それでは医療機器の「クラスⅠ」の自主回収件数はどうなっているのでしょうか。17年度7件、18年度3件、19年度5件と1桁台で推移、そして20年度は12月21日現在で、今月相次いだ2件の報告のみとなっています。件数としては比較的、低位安定といったところでしょうか。
●完璧な製品は不可能 企業努力でエラーゼロを目指せ
自主回収の定義を整理すると、①製造販売業者などが製造、販売した製品を引き取る「回収」②医療機器を修理、改良、調整、廃棄、監視する「改修」③患者の体内に植え込んだものを摘出せず、患者の経過を観察する「患者モニタリング」―に大別できます。
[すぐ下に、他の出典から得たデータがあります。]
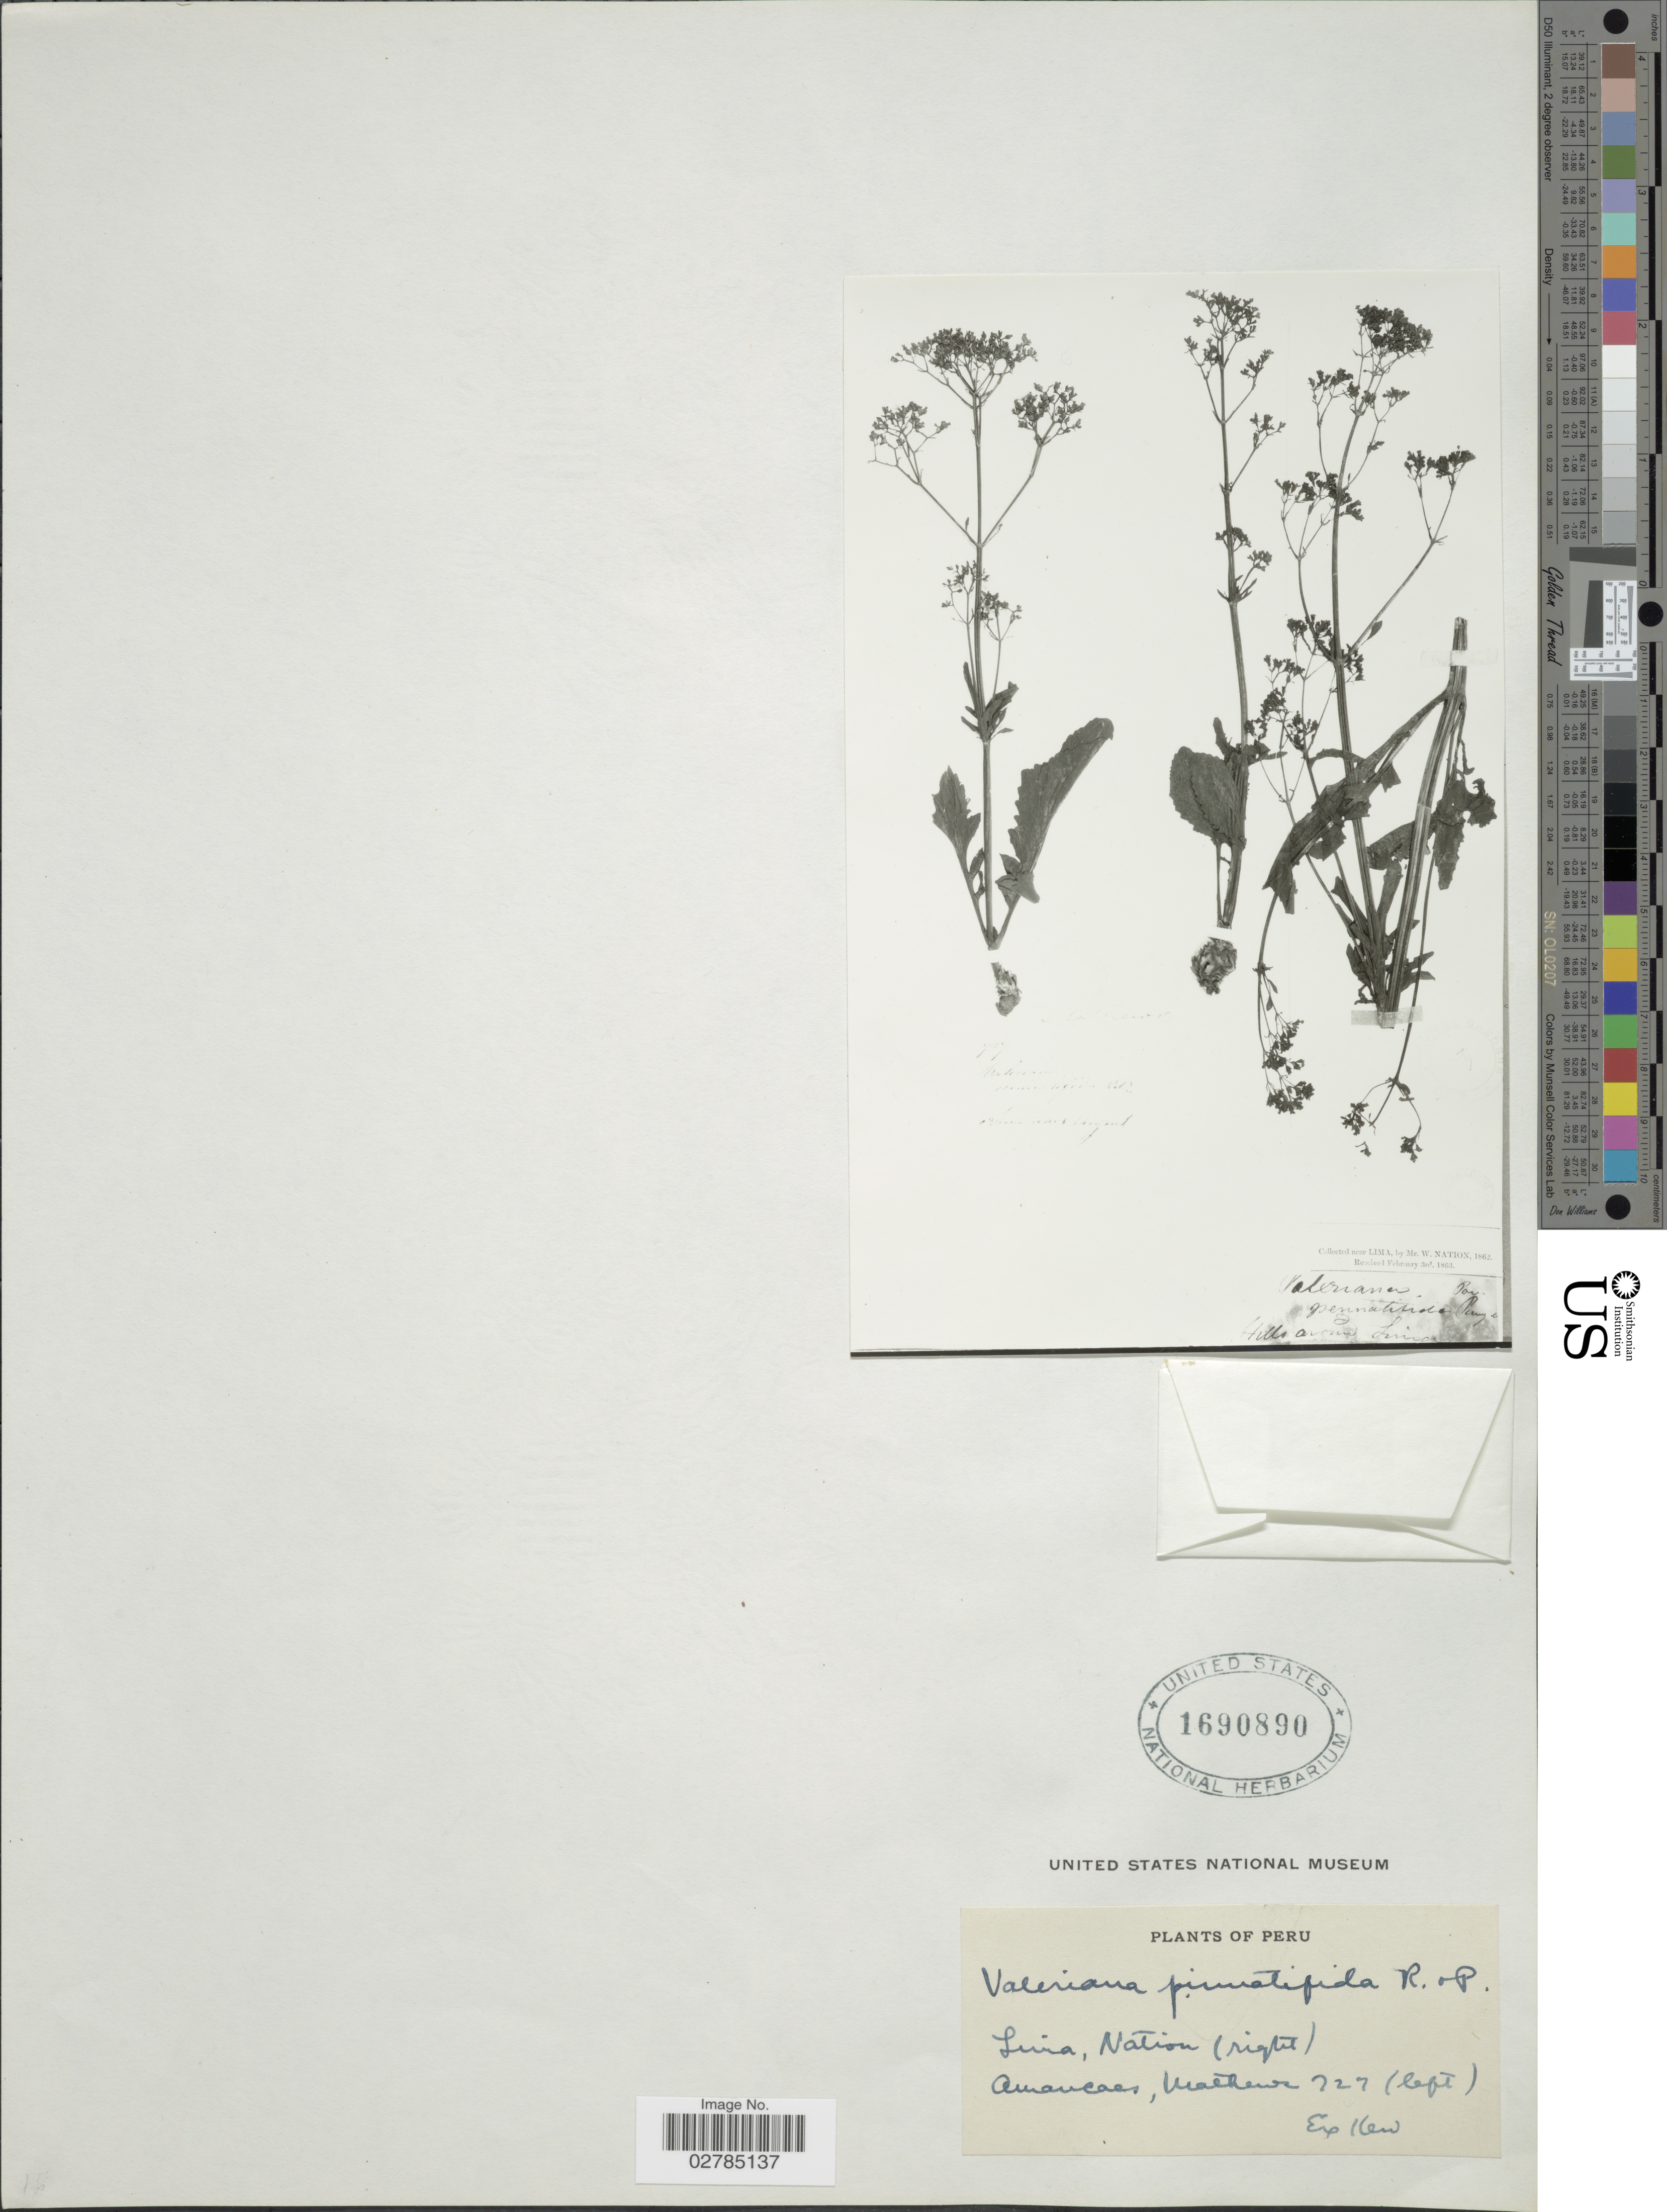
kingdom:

特定保険医療材料を含めた医療機器は、高精細な緻密な製品も多く、治療や画像診断に用いる大型製品はまさに電子・電気機器。電気製品や車のリコールと同じで、どんなに注意を払ってもエラーは発生するので、企業努力で限りなくゼロに近づける努力を期待したいです。
●体内植込み型機器の自主回収は患者へのダメージが深い
しかし、今回問題になった爪水虫治療薬の睡眠導入剤の成分混入や、今年12月の医療機器のクラスⅠの自主回収
1件は、決められた手順を守らない、包装に表示された製品規格と、実際の製品規格が異なるといった単純ミスに起因するもので、少し種類が異なるものです。
とくに医療機器については、一度体内に留置すると、後になって取り出すことが困難なため、より完成度の高い製品が求められます。今回の自主回収も「患者モニタリング」となり、最適なサイズではない製品を、体内に留置し続けることになります。
私自身、数多くのミスをするので、人様を批判できる立場にありませんが、こうしたヒューマンエラーはダブルチェック、トリプルチェックで防げるはず。製造販売業者には、なぜこうしたミスが起きたのか、原因究明と再発防止が欠かせません。